Leading medical authorities want senators to block the government's bid to repeal medical evacuation legislation for refugees.

A bill was passed earlier this year, against the wishes of the government, that makes it easier to transfer sick refugees on Nauru or Papua New Guinea for medical treatment.

The big change in the bill was to give doctors more say over medical transfers.

The government is now seeking to scrap the laws.

Eleven medical colleges, representing tens of thousands of clinicians, have issued a joint statement calling for the medevac legislation to remain in place.

President of the Australian and New Zealand College of Anaesthetists Rod Mitchell says the “robust and transparent process” is working well.

“There were 130 people who required urgent medical treatment who have now received that treatment who otherwise would probably not have received that treatment,” Dr Mitchell said. 

Home affairs minister Peter Dutton claims asylums seekers are exploiting the system by self-harming purely to make it to Australia. 

Dr Mitchell doubts this claim, saying the process requires assessment by two Australian-trained doctors and a series of blood tests and x-rays.

“It is pretty much impossible to game a whole series of doctors and it is certainly impossible to game blood test and x-ray results,” he told the SBS.

“There is no evidence that people have been gaming. What we do have evidence of is over 130 people have now been assessed by a very rigorous process of requiring urgent medical treatment.”

The repeal bid is expected to wait until a a Senate committee examining the bill hands down its final report, due on Friday.

The swaying vote appears to rest with Tasmanian independent Senator Jacqui Lambie, who is yet to decide whether she will support it.

Meanwhile, an article published in the new Medical Journal of Australia urges doctors to continue a campaign of “civil disobedience” and “non-violent direct action” against the Federal Government’s policies on mandatory immigration detention.

“Clinicians have played a central role in bringing to light the conditions in which people are detained through both testimonies to inquiries and whistleblowing,” say Dr Ryan Essex, from the Universities of Greenwich and Sydney, and Professor David Isaacs, from the University of Sydney.

“Professional bodies have long called for reform. Clinicians have lobbied, marched and protested against these [mandatory detention] policies. Almost 6000 Australian doctors signed an open letter calling for the evacuation of all children from detention on Nauru before they were eventually evacuated.
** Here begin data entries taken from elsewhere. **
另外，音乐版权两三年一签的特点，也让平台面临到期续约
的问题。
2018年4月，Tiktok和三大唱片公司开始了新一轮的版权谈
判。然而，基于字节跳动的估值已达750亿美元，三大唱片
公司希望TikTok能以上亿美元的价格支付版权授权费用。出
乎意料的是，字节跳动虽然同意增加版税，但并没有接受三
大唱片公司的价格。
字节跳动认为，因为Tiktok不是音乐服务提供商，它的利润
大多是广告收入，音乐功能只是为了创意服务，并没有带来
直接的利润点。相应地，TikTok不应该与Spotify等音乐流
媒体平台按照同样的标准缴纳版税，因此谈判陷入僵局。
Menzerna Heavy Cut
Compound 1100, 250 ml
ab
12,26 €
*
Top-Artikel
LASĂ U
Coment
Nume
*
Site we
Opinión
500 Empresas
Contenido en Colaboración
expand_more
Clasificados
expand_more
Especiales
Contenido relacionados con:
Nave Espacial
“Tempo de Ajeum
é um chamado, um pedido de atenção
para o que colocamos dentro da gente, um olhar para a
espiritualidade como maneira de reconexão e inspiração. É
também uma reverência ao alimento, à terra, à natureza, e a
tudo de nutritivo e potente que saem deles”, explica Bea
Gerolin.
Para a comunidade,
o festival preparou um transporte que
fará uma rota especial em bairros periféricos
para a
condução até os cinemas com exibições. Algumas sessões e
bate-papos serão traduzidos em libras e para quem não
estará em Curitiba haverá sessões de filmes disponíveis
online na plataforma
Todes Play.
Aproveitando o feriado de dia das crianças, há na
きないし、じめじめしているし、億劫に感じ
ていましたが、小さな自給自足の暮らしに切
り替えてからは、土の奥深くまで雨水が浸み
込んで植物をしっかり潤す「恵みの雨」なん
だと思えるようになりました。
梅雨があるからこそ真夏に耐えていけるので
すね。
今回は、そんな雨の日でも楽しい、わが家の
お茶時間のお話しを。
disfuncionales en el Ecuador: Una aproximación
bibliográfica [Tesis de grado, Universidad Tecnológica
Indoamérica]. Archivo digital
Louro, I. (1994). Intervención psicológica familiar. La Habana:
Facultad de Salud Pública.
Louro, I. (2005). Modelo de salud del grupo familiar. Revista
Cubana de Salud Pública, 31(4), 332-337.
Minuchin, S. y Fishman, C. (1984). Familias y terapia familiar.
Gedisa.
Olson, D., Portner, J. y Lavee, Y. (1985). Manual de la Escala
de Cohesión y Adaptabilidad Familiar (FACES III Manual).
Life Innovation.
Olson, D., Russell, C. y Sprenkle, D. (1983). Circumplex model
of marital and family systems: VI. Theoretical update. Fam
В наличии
“After the introduction of the Australian Border Force Act 2015, many clinicians saw civil disobedience as their only option, publicly challenging the government to prosecute, while continuing to speak out,” they wrote.

“Clinicians have also defied the government in refusing to discharge children from hospital if they will be returned to Nauru. Others have taken action to address the well documented failings of health care offshore by reviewing medical records and advocating for treatment. In many cases, clinicians have acted in partnership with the media to amplify their message.”